Over the course of the hearings, the Bench has been consistently pointing out that there is no declaration under the MMDR Act which claims to dilute the state’s taxing power. ” 

States right only to tax “mineral rights” and not “minerals” 

On Day 2, Senior Advocate Rakesh Dwivedi had argued that mineral land can be taxed on the basis of the value of minerals extracted from the mineral land. He had contended that “mineral rights” involved the entire process of extracting minerals. Thus, there is a “nexus” between the mineral rights and the value of the minerals. This argument did not sit well with the respondents. Singhvi relied on the dissenting opinion of Justice K.N. Wanchoo in Hingir Rampur Coal Company v State of Orissa (1961) which differentiated between “mineral rights” and “minerals.” He stated that Entry 50 of the State List specifically claimed that the tax was on “mineral rights” and not “minerals.” Thus, the value of the minerals extracted could not be considered while determining the tax on “mineral rights” as the minerals are separate from the land. 

Senior Advocate A.K. Ganguli added that the concept of “dead rent” under Section 9B is for unused mineral land. The mineral land is the “mineral right” that is granted to the leaseholder, and only that can be taxed by collecting the “dead rent” or “royalty.” 

CJI Chandrachud interjected. He pointed out that often, stamp duties in a sales agreement are also decided on the basis of the property value. This would mean that the value of the minerals have a bearing on the quantum of the tax. Singhvi suggested that the nine-judge bench should determine guidelines for deciding the quantum of tax. He reiterated that Entry 50 very carefully mentions “mineral rights” and not “minerals.”

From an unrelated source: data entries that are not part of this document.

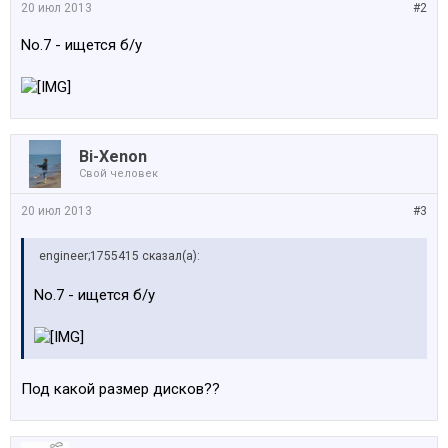
20 июл 2013
#2
No.7 - ищется б/у
Bi-Xenon
Свой человек
20 июл 2013
#3
engineer;1755415 сказал(а):
No.7 - ищется б/у
Под какой размер дисков??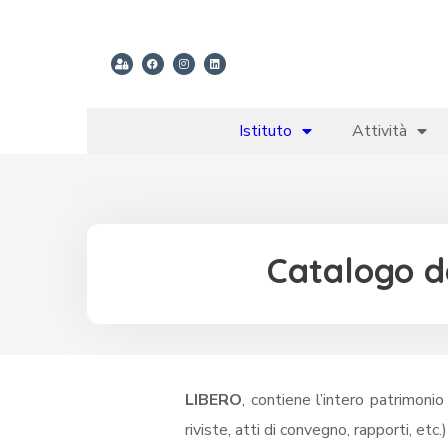
Istituto
Attività
Catalogo d
LIBERO
, contiene l’intero patrimonio 
riviste, atti di convegno, rapporti, etc.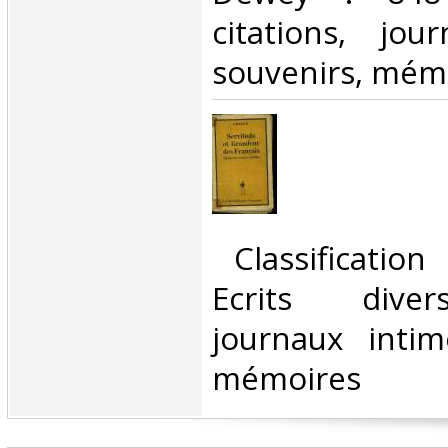
citations, jou
souvenirs, mémo
‎ Classificatio
Ecrits divers
journaux intim
mémoires‎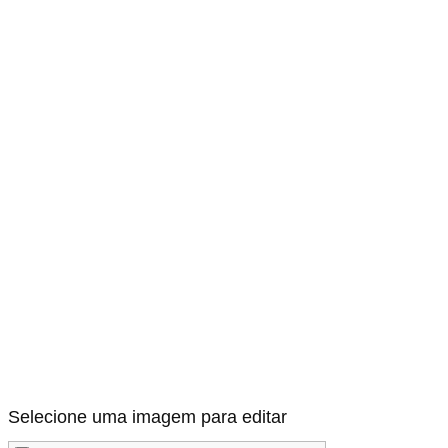
Selecione uma imagem para editar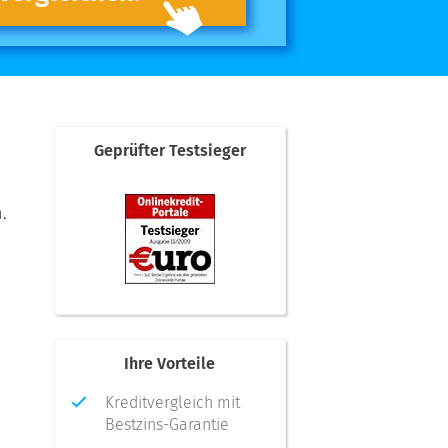
Geprüfter Testsieger
.
Ihre Vorteile
Kreditvergleich mit
Bestzins-Garantie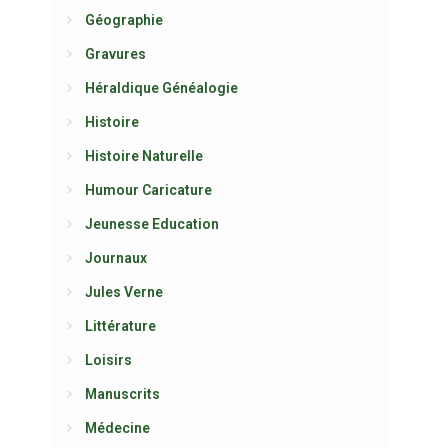
Géographie
Gravures
Héraldique Généalogie
Histoire
Histoire Naturelle
Humour Caricature
Jeunesse Education
Journaux
Jules Verne
Littérature
Loisirs
Manuscrits
Médecine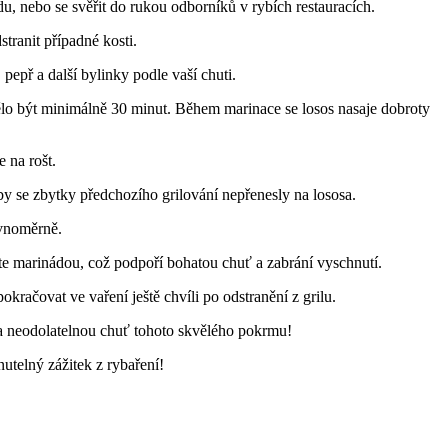
, nebo se svěřit‍ do​ rukou odborníků v rybích restauracích.
tranit případné kosti.
př a⁢ další ⁣bylinky podle vaší chuti.
ělo být minimálně 30 ⁣minut. Během marinace se losos​ nasaje dobroty
e na rošt.
ý, aby se zbytky předchozího grilování nepřenesly na lososa.
ovnoměrně.
ujte marinádou, což podpoří bohatou chuť a zabrání vyschnutí.
okračovat ve vaření ještě chvíli‌ po odstranění z grilu.
ě na neodolatelnou chuť tohoto skvělého pokrmu!
utelný zážitek z rybaření!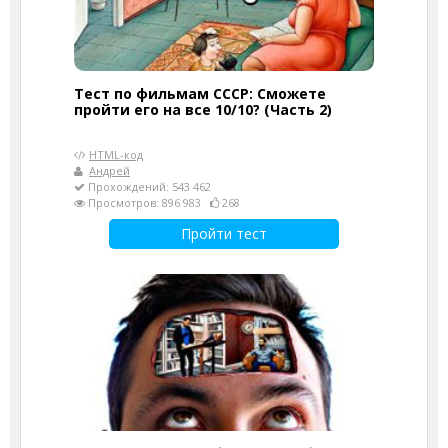
Тест по фильмам СССР: Сможете
пройти его на все 10/10? (Часть 2)
HTML-код
Андрей
Прохождений: 543 462
Просмотров: 896 983
268
Пройти тест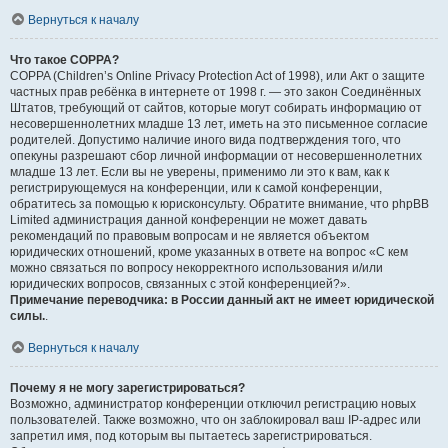
Вернуться к началу
Что такое COPPA?
COPPA (Children’s Online Privacy Protection Act of 1998), или Акт о защите
частных прав ребёнка в интернете от 1998 г. — это закон Соединённых
Штатов, требующий от сайтов, которые могут собирать информацию от
несовершеннолетних младше 13 лет, иметь на это письменное согласие
родителей. Допустимо наличие иного вида подтверждения того, что
опекуны разрешают сбор личной информации от несовершеннолетних
младше 13 лет. Если вы не уверены, применимо ли это к вам, как к
регистрирующемуся на конференции, или к самой конференции,
обратитесь за помощью к юрисконсульту. Обратите внимание, что phpBB
Limited администрация данной конференции не может давать
рекомендаций по правовым вопросам и не является объектом
юридических отношений, кроме указанных в ответе на вопрос «С кем
можно связаться по вопросу некорректного использования и/или
юридических вопросов, связанных с этой конференцией?».
Примечание переводчика: в России данный акт не имеет юридической
силы.
.
Вернуться к началу
Почему я не могу зарегистрироваться?
Возможно, администратор конференции отключил регистрацию новых
пользователей. Также возможно, что он заблокировал ваш IP-адрес или
запретил имя, под которым вы пытаетесь зарегистрироваться.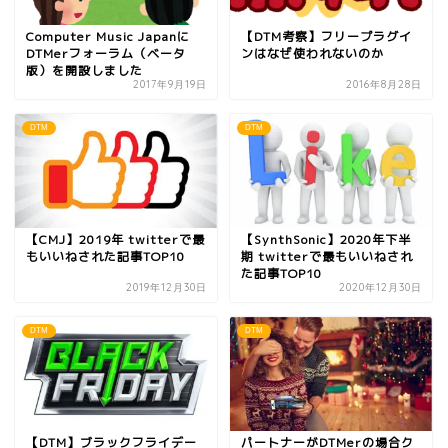
Computer Music Japanに
【DTM考察】フリープラグイ
DTMerフォーラム（ベータ
ンはなぜ使われないのか
版）を開設しました
2017年9月19日
2016年8月28日
DTM
DTM
【CMJ】2019年 twitterで最
【SynthSonic】2020年下半
もいいねされた記事TOP10
期 twitterで最もいいねされ
た記事TOP10
2019年12月30日
2020年12月30日
DTM
DTM
【DTM】ブラックフライデー
パートナーがDTMerの場合ク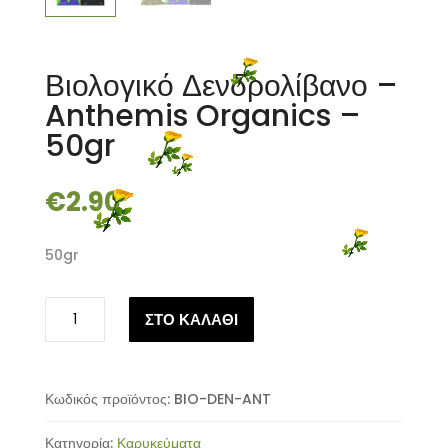
Βιολογικό Δενδρολίβανο –
Anthemis Organics –
50gr
€
2.90
50gr
Βιολογικό
ΣΤΟ ΚΑΛΑΘΙ
Δενδρολίβανο
-
Anthemis
Organics
Κωδικός προϊόντος:
BIO-DEN-ANT
-
Κατηγορία:
Καρυκεύματα
50gr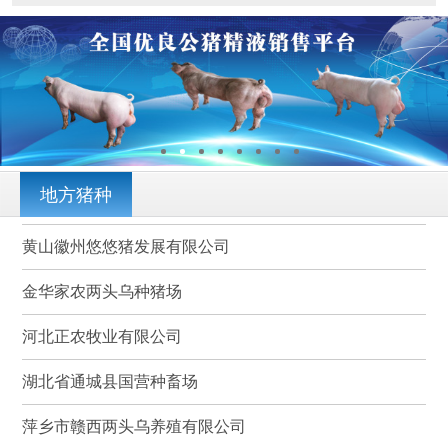
地方猪种
黄山徽州悠悠猪发展有限公司
金华家农两头乌种猪场
河北正农牧业有限公司
湖北省通城县国营种畜场
萍乡市赣西两头乌养殖有限公司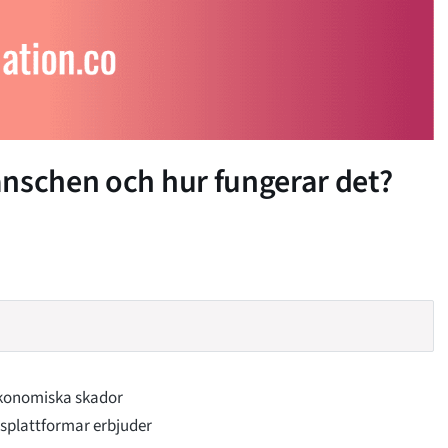
anschen och hur fungerar det?
 ekonomiska skador
lsplattformar erbjuder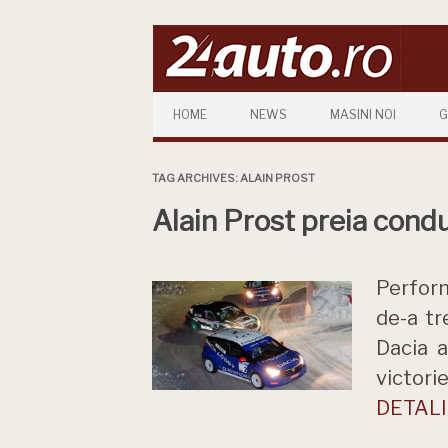
Skip to content
HOME
NEWS
MASINI NOI
G
TAG ARCHIVES:
ALAIN PROST
Alain Prost preia cond
Performa
de-a tr
Dacia a
victori
DETALII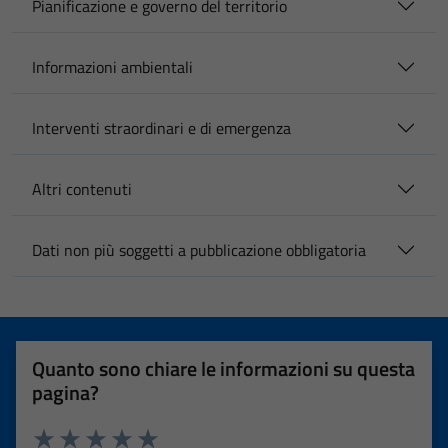
Pianificazione e governo del territorio
Informazioni ambientali
Interventi straordinari e di emergenza
Altri contenuti
Dati non più soggetti a pubblicazione obbligatoria
Quanto sono chiare le informazioni su questa
pagina?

Datar: States taxing power “yields to” the Unions limiting power 

Datar submitted that under the Constitution, state governments have 16 taxing powers. Out of them, three taxing entries in the state list use the phrase “subject to.” This phrase, Datar asserted, was recently interpreted by the Supreme Court to mean “yields to.” Therefore, he concluded that Entry 50 of the State List, which is “subject to” Parliamentary law,actually yields to it. In this context, the restrictions the MMDR places on tax were “financial limitations” made for “national interest.”

Datar then argued that Kesoram Industries was incorrect as it considered “cess on royalty as a tax” but not royalty as a tax. He stated that there is a “logical fallacy” as “99.99 per cent cases of tax law” suggest that cesses and surcharges are “piggyback” levies which are related to “mother levies.” He added that it would be “paradoxical” to say that the piggyback levy (cess) is a tax but the mother levy (royalty) is not. 

Datar’s arguments were interrupted by a battery of lawyers who were eagerly waiting behind him to rush to the spotlight. After hearing them briefly, the Chief directed Datar to return to the podium and close arguments for the respondents. 

This time, he referred to debates from the House of Commons on the “unlimited power” of states to tax mines and minerals. At that time, Entry 36 of the Federal List of the Government of India Act, 1935, which is very similar to Entry 54 of the Union List, was being discussed. He submitted that the provincial legislature (state legislature) could not be granted unlimited power to tax mines and minerals as they would impede the federal legislatures (Parliament) power to regulate mines and minerals. He concluded by stating that that the trend continued in the Constitution of India when it was drafted. Ultimately, some limitations were necessary to permit Parliament to regulate mines and minerals without interference from the state governments due to wide taxing powers. 

Dwivedi will conclude his rejoinder arguments tomorrow that is 14 March 2024.